You may have “improve credit score” as one of the items on your financial to-do list for the year, but that’s not always a goal worth actively pursuing.

For example, if your score is already very high, a few points of improvement won’t provide any benefit to you financially.

Likewise, if you’re about to do something that will cause your score to nosedive (like having your house go into foreclosure), there are probably more important things to focus on financially.

When does it pay to improve your credit score?

Actively working to improve your FICO score is most beneficial if you have either a very bad score or are right on the borderline of having excellent credit.

In both of those cases, bringing up your score will help you to obtain better interest rates if you choose to borrow money. It can also reduce the cost of your insurance if your insurance company uses the score to calculate your rate, which more companies are doing.

Beware…

If you do decide that improving your score is a goal worth pursuing, be wary of organizations that promise to help “repair” your credit to bring up your score — especially if they promise to remove negative items for a fee. (Legitimate negative items stay on your report until they age off, and you can remove items that are incorrect yourself without paying a fee.)

Instead, focus on doing things like paying your debts on time or early, keeping your oldest credit line open, not having too many lines of credit or too much credit open, not using the vast majority of your available credit, etc.

Generally, the easiest way to improve your score is to be financially responsible. Focus on that, and your credit score will take care of itself.

Posted in Credit Cards & Loans on 08.08.12 with 5 comments.

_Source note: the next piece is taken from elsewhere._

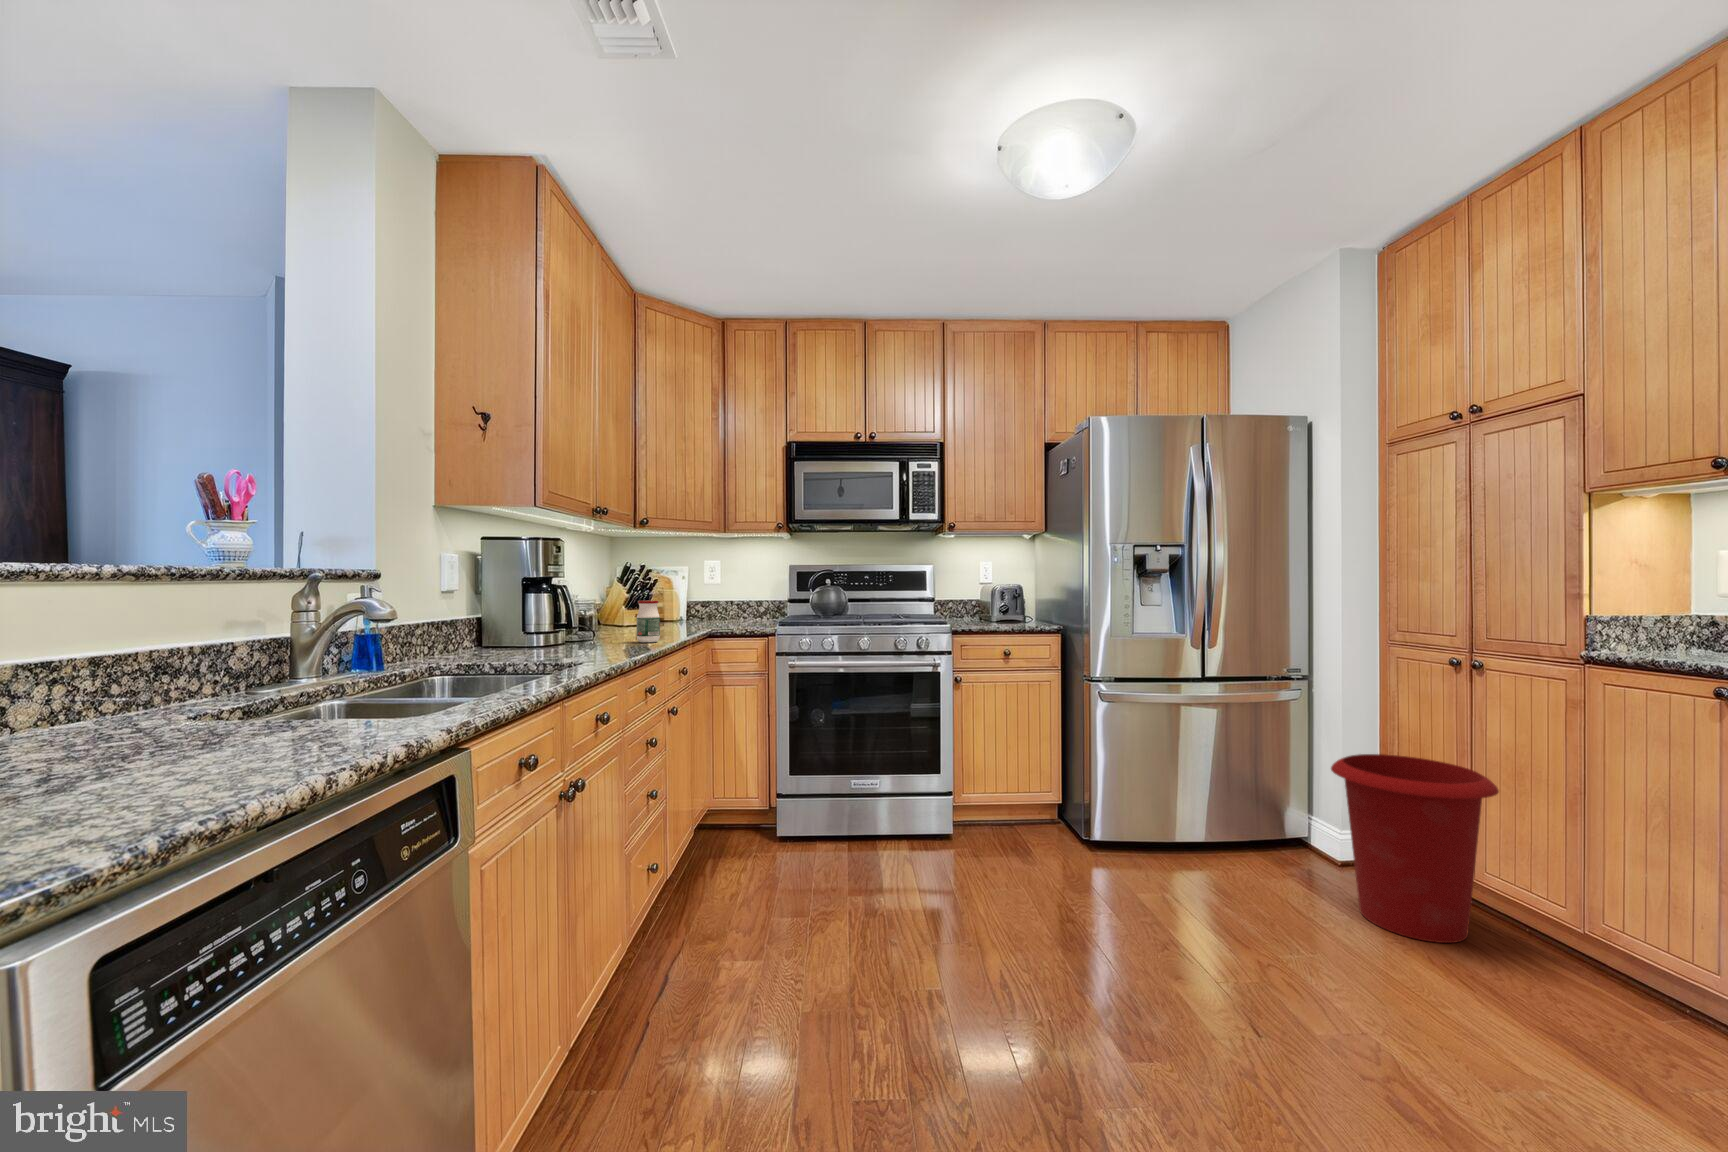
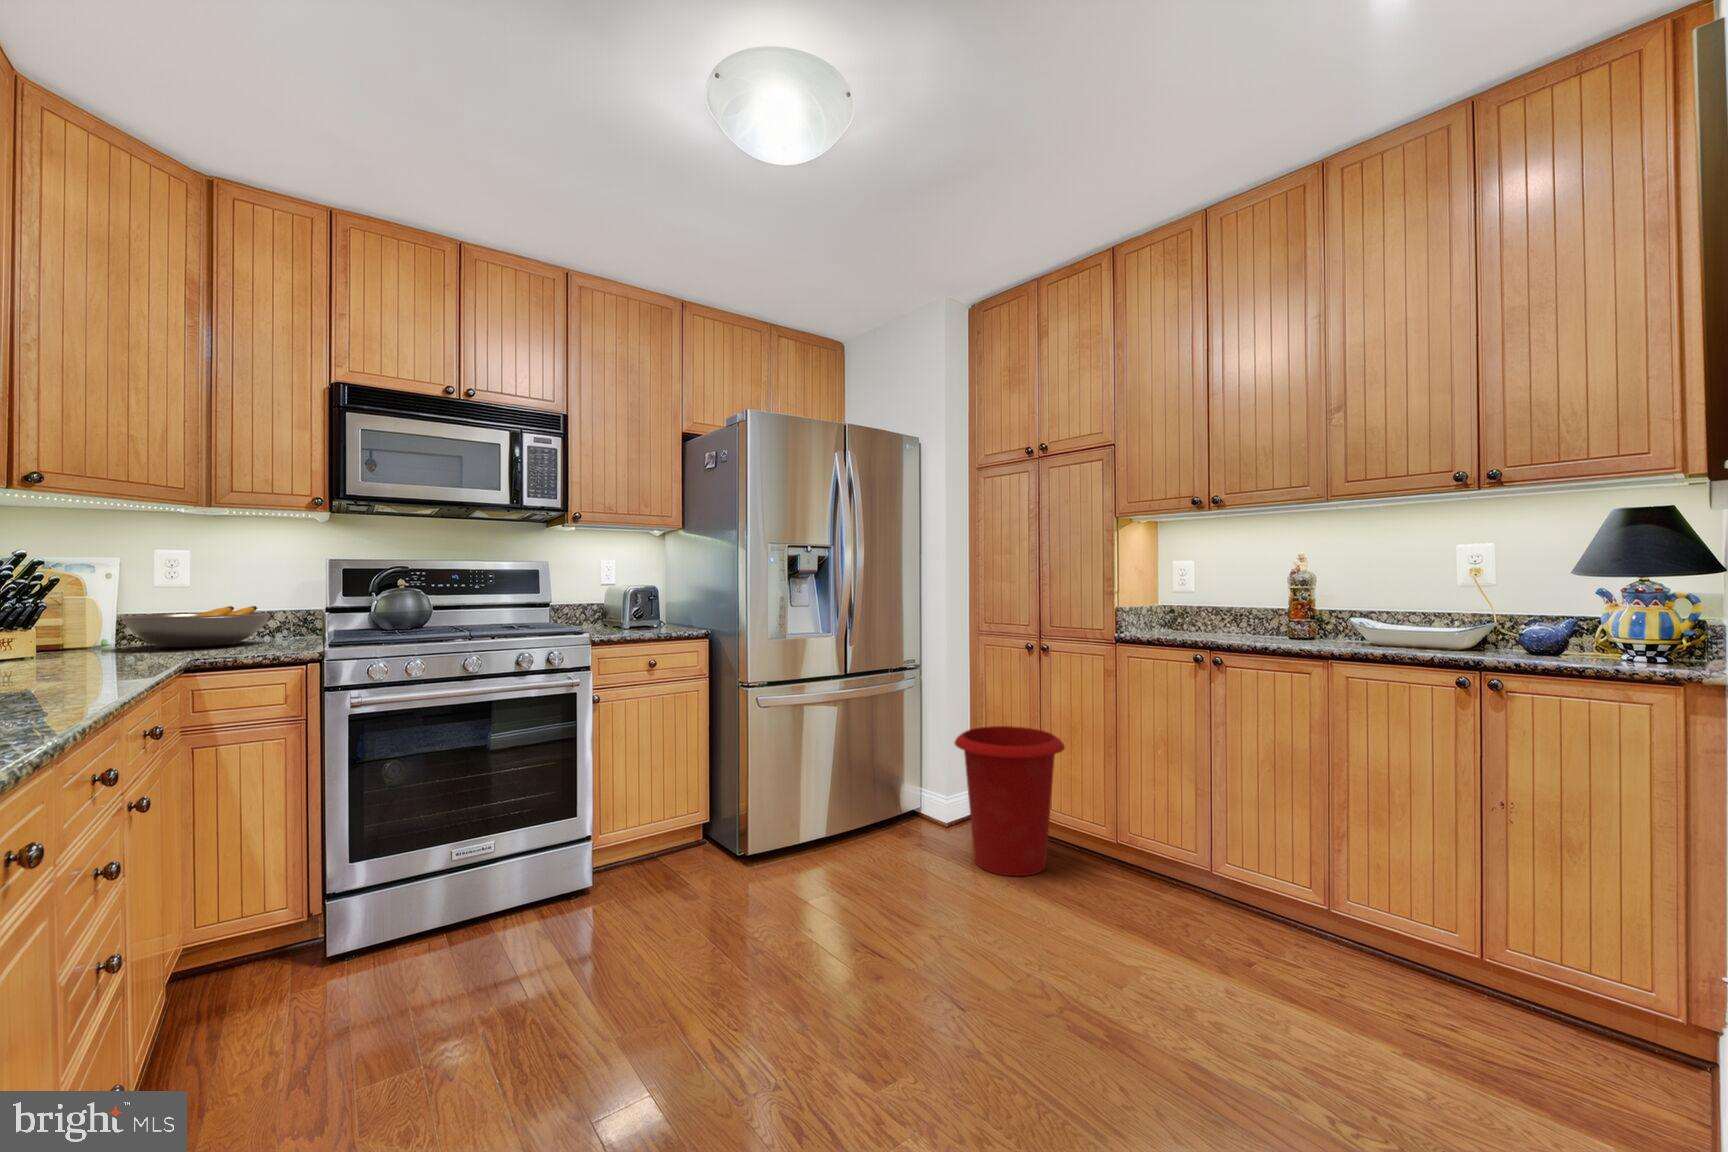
fruit bowl: none [687,597,758,622] -> present [121,606,271,647]
jar: present [637,600,660,642] -> none [42,615,101,690]

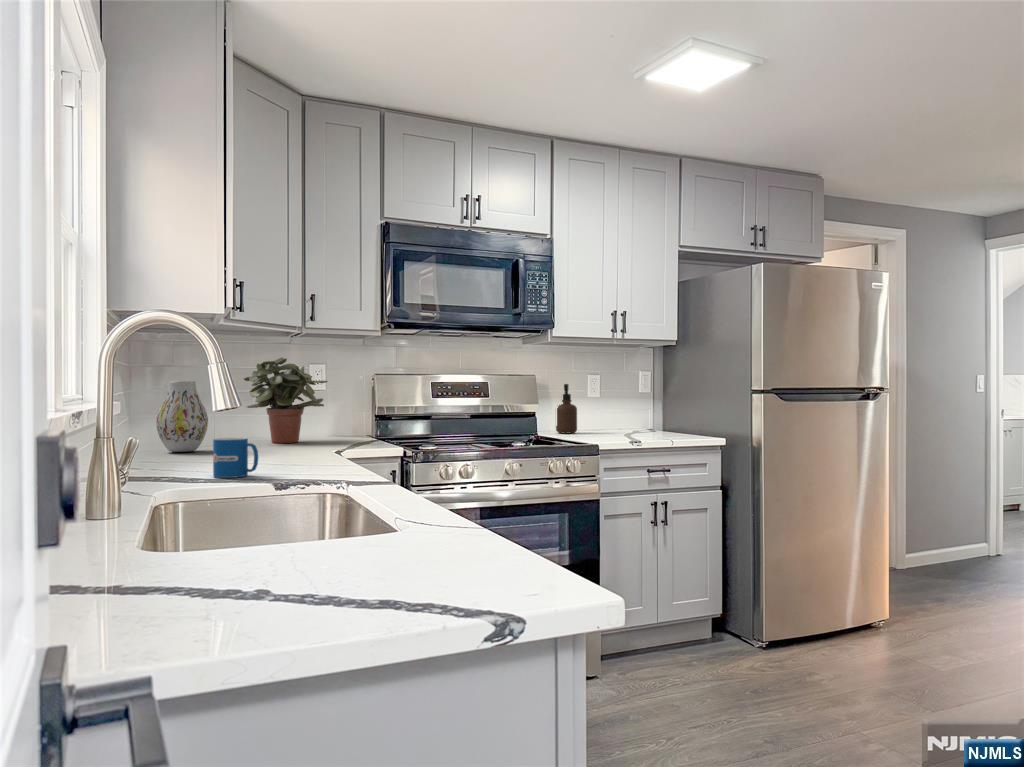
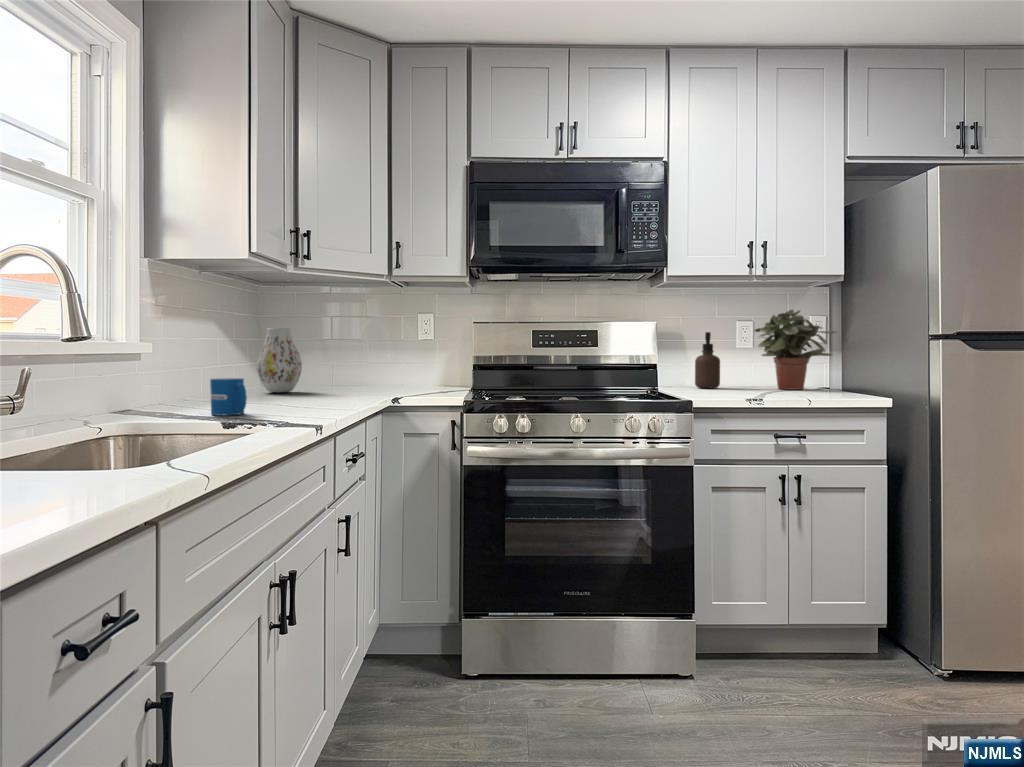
potted plant: present [244,358,328,443] -> present [754,310,836,390]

5 Responses to “Should You Work to Improve Your Credit Score?”

  • Michael says:

    I have three credit cards. One is just a small $200 credit limit that I got 6 years ago to help rebuild credit after I moved back to the states from Europe. I have two other cards, one with a $7k limit, and the other with a $1K limit. Neither big card has an annual fee, or monthly maintenance fee if i have no balance. The $200 limit card charges me $7 each month regardless of whether or not I have a balance, and a $48 annual fee. I want to cancel this card… will it hurt my credit score to cancel?

    • Jackie says:

      Yes, it will probably hurt your score a little bit, short term. It’ll be a little bit larger hit as well if it’s also your oldest credit line. BUT, if it were me I’d absolutely cancel it unless I were about to do something major like buy a house. It wouldn’t be worth the annual cost to keep it around. (As a side note, I canceled ALL of my credit cards back when I got a divorce, and it didn’t hurt anything for me long-term.)

    • Glen Craig says:

      Another option to canceling your card is to ask the card company if they have a better card for you. They may very well have a card with no monthly or annual fees.

  • Glen Craig says:

    You know what has been some of the best ways to improve my credit score? Paying off my balances and paying my bills on time.

    Of course there are times when your credit score isn’t of utmost importance, but I think it’s a nice by-product that by paying on time and paying off your debt you can have a great score.

    • Jackie says:

      Yeah, I’ve found the same thing to be true. Just focusing on what’s good for you financially, long-term, will pretty much take care of your credit score.